L’instrument SPHERE, dont le LIRA est fortement impliqué, équipe un des quatre télescopes géants du Very large telescope (VLT) au Chili, qui a révélé des exoplanètes par imagerie directe.
Crédit : Claude DELHAYE/ESO/CNRS Photothèque

Dans le cadre du projet ERC COBREX, dont l’objectif est de réanalyser systématiquement des milliers d’observations d’archives à l’aide d’outils avancés améliorant considérablement la détection de planètes, l’équipe de scientifiques a identifié plusieurs candidats ayant échappé aux analyses initiales des données de l’instrument Gemini Planet Imager (GPI) du télescope Gemini Sud. L’un d’eux orbitait autour de HD 143811, un système binaire jeune, âgé d’environ 15 millions d’années, situé à 137 parsecs dans l’association Scorpius-Centaurus, au sein de la pouponnière d’étoiles la plus proche de nous.

Observé en 2016 et 2019 avec GPI, ce candidat semblait accompagner les étoiles dans leur mouvement, mais son faible signal en 2019 laissait planer un doute. Une nouvelle observation avec l’instrument SPHERE du VLT en juillet 2025 a tranché : le compagnon brillait exactement à la position attendue pour une planète en orbite. Grâce à cet effort, l’équipe a confirmé l’existence de HD 143811 b, une planète tournant autour de deux étoiles binaires. Elle devient ainsi la septième planète circumbinaire imagée et rejoint le cercle très restreint d’environ 50 planètes directement photographiées au cours des 20 dernières années.

Cette découverte a par ailleurs été corroborée de manière indépendante par une équipe américaine, qui est parvenue simultanément à une détection à partir des données du télescope Keck (Jones et al., 2025), renforçant ainsi la robustesse du résultat.

HD 143811 b, la planète circumbinaire aux propriétés particulièrement intéressantes

Vidéo accélérée de l’exoplanète HD 143811 b orbitant autour de ses deux étoiles.
Ce timelapse, interpolé informatiquement à partir de 2 observations des instrument GPI et SPHERE (VLT), prises sur une période de 9 années d’observations.
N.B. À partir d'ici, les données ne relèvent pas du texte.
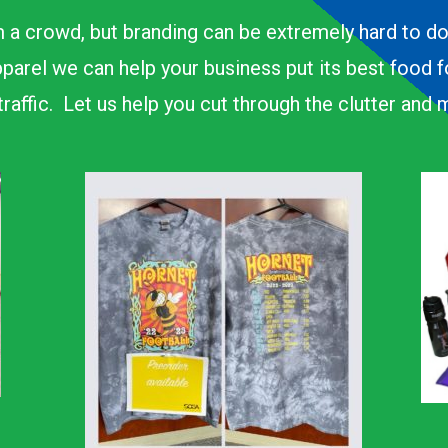
 a crowd, but branding can be extremely hard to d
parel we can help your business put its best food 
n traffic. Let us help you cut through the clutter an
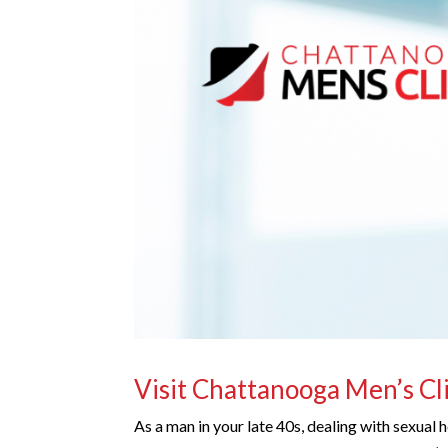
Visit Chattanooga Men’s Cl
As a man in your late 40s, dealing with sexual h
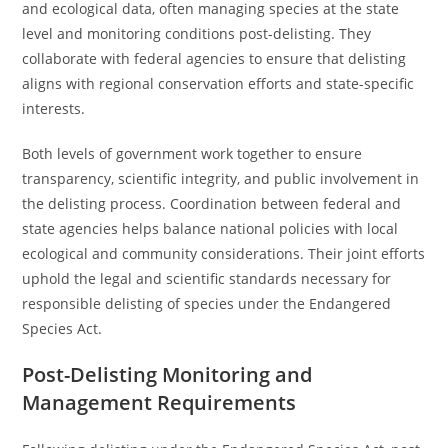
and ecological data, often managing species at the state
level and monitoring conditions post-delisting. They
collaborate with federal agencies to ensure that delisting
aligns with regional conservation efforts and state-specific
interests.
Both levels of government work together to ensure
transparency, scientific integrity, and public involvement in
the delisting process. Coordination between federal and
state agencies helps balance national policies with local
ecological and community considerations. Their joint efforts
uphold the legal and scientific standards necessary for
responsible delisting of species under the Endangered
Species Act.
Post-Delisting Monitoring and
Management Requirements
Une orbite complète de la planète autour de ses deux étoiles nécessite environ 320 années terrestres, soit légèrement plus que la durée de l’orbite de Pluton autour du Soleil. Afin de rendre la planète visible, les astronomes ont masquée la lumière des étoiles au centre par coronographie. Deux icônes en forme d’étoile indiquent leur position.
Crédit : Jason Wang (Northwestern)/Nathalie Jones (Northwestern)/Vito Squicciarini(LIRA - Paris Observatory - PSL / Exeter)
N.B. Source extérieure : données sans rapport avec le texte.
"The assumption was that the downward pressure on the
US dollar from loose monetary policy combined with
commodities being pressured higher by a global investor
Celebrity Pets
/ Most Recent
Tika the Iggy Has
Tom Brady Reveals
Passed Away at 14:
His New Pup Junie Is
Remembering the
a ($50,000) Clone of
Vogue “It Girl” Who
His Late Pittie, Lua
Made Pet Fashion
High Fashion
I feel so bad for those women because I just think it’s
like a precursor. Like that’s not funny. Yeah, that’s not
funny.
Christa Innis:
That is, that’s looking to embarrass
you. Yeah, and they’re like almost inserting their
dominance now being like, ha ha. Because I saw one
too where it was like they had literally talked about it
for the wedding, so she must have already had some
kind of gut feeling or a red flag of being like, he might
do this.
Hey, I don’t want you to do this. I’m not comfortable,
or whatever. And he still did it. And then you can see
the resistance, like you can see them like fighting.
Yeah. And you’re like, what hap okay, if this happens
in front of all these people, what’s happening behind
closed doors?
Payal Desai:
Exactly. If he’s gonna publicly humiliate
HD 143811 b se distingue des six autres planètes circumbinaires imagées jusqu’à présent. Elle est en effet la plus proche de son système, à seulement 60 unités astronomiques, une distance plus comparable à celle observée dans notre Système solaire, alors que les autres planètes de ce type se situent généralement à plusieurs centaines d’unités astronomiques. Elle est également la moins massive de cette catégorie.

Les neuf années d’observations ont montré qu’elle faisait le tour de ses deux étoiles en environ 320 ans sur une trajectoire quasi circulaire, vue presque de face depuis la Terre. L’analyse de sa lumière a révélé une température de surface de 1000 Kelvin, correspondant à une planète gazeuse 6,1 fois plus massive que Jupiter, mais seulement 40% plus large. La planète apparaît encore chaude et gonflée, comme toutes les géantes gazeuses dans leur jeunesse.

Les prochaines observations

Image en noir et blanc des quatre lasers pointés vers la cible d’observation du Very Large Telescope Interferometer (VLTI) de l’ESO avec l’instrument GRAVITY+.
Crédit : ESO

Dans les mois à venir, cette équipe compte utiliser les instruments GRAVITY+ du VLT et le coronographe de MIRI du James Webb Space Telescope, deux instruments à forte contribution LIRA, pour affiner son orbite et de caractériser en détail la composition de son atmosphère. Cette découverte illustre également le potentiel de la réanalyse des archives avec des algorithmes modernes. La caractérisation précise de cette nouvelle planète circumbinaire et la comparaison avec d’autres planètes jeunes seront cruciales pour comprendre les mécanismes de formation de ces mondes fascinants.